The prologue was intended to clear up past mysteries - exactly what inspired a major authority figure to do certain things and how he was able to do so - AND account for just how certain other characters ended up on another planet. The setting was a dormant and decaying alien starship, mostly buried at the center of a primitive community.

My solution was to introduce a prologue POV character who 'sort of knew' both the 'major authority figure' and the people who went away. Sometimes, he was too late to see what happened (good thing, as he'd have been killed) and at another point he gets to watch parts of the action through the starship's internal monitors.
 

Jerry

Minstrel
Both are good suggestions (and would luv to read your work!) but I should clarify - this would be from a more omniscient narrative - so not so much a POV, as in from a character speaking or the narrator speaking for them. Rather, an omniscient narrative where multiple events are taking place and how to best stitch them together.
 

A. E. Lowan

Forum Mom
Leadership
Both are good suggestions (and would luv to read your work!) but I should clarify - this would be from a more omniscient narrative - so not so much a POV, as in from a character speaking or the narrator speaking for them. Rather, an omniscient narrative where multiple events are taking place and how to best stitch them together.
Writing this as 3rd person omniscient actually makes your job a little easier. You aren't limited to using a character at a time as your camera, so you and only you can choose what your readers see. Personally, my team uses 3rd person limited with anywhere between seven and nine POV characters in any given book. The whole world is open to use to show locations, emotional states, maybe enough exposition to give the reader a reason to care. Unlike in movies, you have all the senses to use as bookmarks to show where and how your action is all happening at the same time.
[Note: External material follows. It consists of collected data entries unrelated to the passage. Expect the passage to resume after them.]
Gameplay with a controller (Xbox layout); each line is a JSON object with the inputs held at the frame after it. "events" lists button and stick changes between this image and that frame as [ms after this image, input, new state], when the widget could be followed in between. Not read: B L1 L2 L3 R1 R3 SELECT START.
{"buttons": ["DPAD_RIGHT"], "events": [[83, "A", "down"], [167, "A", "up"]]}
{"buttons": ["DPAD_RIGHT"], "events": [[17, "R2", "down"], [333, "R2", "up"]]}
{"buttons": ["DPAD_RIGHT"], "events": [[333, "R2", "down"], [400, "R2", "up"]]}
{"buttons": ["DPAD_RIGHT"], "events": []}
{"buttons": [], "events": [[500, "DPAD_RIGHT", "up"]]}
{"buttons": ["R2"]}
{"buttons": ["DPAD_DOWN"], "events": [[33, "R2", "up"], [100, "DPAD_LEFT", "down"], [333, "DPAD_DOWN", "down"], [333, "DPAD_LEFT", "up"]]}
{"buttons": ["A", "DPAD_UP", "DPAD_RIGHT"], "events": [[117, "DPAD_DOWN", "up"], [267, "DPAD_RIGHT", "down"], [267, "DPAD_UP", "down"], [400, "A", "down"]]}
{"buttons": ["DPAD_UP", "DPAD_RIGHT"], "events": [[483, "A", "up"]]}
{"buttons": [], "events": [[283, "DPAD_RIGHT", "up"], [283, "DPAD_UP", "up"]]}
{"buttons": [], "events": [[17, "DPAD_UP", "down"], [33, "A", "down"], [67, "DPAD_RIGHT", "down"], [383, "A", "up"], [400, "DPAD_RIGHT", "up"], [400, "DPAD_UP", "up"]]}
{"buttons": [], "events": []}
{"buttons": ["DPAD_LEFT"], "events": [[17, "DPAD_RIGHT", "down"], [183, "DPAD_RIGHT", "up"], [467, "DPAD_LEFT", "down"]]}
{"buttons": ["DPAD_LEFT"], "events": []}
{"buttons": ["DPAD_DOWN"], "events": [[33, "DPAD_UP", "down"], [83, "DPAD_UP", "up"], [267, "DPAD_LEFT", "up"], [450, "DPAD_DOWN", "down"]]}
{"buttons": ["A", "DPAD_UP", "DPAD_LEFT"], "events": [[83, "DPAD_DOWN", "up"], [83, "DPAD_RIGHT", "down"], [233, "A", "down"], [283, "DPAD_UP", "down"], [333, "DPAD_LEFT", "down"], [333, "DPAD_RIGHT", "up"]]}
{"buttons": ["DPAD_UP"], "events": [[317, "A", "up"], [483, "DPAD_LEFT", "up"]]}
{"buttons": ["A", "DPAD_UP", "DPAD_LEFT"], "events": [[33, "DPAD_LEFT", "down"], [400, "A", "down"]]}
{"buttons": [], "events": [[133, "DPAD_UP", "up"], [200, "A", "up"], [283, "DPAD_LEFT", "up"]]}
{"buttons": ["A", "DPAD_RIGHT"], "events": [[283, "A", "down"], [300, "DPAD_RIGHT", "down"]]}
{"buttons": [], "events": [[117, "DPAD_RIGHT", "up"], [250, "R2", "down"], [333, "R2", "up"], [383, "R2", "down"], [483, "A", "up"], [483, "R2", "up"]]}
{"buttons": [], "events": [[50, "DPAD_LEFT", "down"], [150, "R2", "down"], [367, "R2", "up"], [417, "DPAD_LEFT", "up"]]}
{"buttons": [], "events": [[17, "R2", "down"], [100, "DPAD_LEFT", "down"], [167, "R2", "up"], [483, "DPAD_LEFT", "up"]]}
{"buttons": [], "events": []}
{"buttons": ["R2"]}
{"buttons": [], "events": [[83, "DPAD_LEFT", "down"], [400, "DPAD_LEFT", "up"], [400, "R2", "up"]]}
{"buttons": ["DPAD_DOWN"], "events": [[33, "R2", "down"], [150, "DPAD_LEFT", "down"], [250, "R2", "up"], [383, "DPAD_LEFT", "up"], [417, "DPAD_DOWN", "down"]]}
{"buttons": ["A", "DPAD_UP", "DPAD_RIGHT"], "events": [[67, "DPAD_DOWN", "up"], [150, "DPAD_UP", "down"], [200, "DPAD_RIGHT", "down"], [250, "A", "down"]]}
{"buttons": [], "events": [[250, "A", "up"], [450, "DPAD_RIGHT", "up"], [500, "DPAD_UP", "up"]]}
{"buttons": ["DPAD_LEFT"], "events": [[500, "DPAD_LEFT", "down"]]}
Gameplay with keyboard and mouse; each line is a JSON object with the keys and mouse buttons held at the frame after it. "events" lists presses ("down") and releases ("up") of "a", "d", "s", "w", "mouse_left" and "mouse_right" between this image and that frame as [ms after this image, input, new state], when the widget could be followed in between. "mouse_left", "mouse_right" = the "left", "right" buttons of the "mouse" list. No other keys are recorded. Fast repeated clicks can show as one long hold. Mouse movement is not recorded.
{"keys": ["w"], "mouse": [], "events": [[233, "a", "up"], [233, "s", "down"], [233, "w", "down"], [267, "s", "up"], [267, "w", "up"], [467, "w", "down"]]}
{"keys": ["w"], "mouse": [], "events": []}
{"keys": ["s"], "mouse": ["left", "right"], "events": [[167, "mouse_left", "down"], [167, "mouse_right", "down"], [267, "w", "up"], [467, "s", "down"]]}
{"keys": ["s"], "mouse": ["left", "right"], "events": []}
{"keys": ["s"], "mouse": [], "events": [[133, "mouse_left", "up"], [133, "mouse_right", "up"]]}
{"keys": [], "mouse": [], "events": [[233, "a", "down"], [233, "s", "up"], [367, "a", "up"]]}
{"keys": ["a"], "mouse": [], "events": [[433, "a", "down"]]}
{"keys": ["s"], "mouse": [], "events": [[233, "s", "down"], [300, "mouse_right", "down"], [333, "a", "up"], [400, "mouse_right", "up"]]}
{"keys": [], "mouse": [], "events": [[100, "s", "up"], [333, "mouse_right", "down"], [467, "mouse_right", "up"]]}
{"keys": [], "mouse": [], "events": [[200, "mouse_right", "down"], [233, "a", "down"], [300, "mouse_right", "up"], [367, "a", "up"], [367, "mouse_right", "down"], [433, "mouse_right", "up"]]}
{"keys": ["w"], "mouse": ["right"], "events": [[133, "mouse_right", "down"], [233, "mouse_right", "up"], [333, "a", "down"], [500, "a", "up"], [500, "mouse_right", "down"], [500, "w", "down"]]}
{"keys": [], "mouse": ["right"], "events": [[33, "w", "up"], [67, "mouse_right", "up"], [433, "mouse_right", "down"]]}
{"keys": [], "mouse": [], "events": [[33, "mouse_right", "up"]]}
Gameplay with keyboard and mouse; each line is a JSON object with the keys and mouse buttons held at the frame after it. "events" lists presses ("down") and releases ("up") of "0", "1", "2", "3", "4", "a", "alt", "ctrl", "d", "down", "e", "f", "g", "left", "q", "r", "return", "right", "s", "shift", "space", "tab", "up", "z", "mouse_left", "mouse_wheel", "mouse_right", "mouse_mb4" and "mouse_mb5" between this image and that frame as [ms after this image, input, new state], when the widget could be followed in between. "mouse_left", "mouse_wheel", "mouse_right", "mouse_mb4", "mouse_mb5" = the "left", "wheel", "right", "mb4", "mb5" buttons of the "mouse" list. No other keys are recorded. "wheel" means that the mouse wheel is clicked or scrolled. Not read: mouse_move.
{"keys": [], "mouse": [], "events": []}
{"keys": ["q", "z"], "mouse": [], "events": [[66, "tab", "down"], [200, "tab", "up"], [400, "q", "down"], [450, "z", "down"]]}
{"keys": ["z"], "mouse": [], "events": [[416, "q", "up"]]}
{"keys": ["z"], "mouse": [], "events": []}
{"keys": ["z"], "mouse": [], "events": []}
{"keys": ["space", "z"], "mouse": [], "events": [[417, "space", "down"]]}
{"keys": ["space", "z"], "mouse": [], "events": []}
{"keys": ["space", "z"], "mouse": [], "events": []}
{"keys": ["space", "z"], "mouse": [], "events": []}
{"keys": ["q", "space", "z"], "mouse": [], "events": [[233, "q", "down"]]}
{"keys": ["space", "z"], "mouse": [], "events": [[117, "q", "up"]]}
Our entire third book was like this: three main plotlines woven together into a complete narrative by the end. Paperback's big enough to kill a man, but the weaving works well. We ended up writing each storyline independently, and then everything came together during edits. Good luck and have fun!
 

Mad Swede

Auror
I did something like this in my first published novel. I write in third person limited and for that opening scene I used only one character. But, I needed to start several story threads in that first chapter, or at least set some of them up, which meant that I had to include little background details (a small crowd reading some notice, another person looking at the character as they passed etc) as the character ran through the streets. It works well, but what I learnt was that you must have an idea of the other plot threads and how they develop when you write that first scene otherwise you end up coming back to add those essential little details later.
 

Jason

Scribe
Perhaps consider a prologue to hook readers into the threads and introduce the MC. Then switch emphasis through the early chapters.
 

skip.knox

toujours gai, archie
Moderator
WRT the switching, I would look for places in the action that could serve as a small cliff hanger. Each snippet needs to move the story forward. Steps along the way. To grab an easy analogy, think of describing a trapeze artist at work. You don't need to describe the climb up, chalking the hands, that sort of thing. But you do want to describe the moment they leap into space, suspended by rope and wood.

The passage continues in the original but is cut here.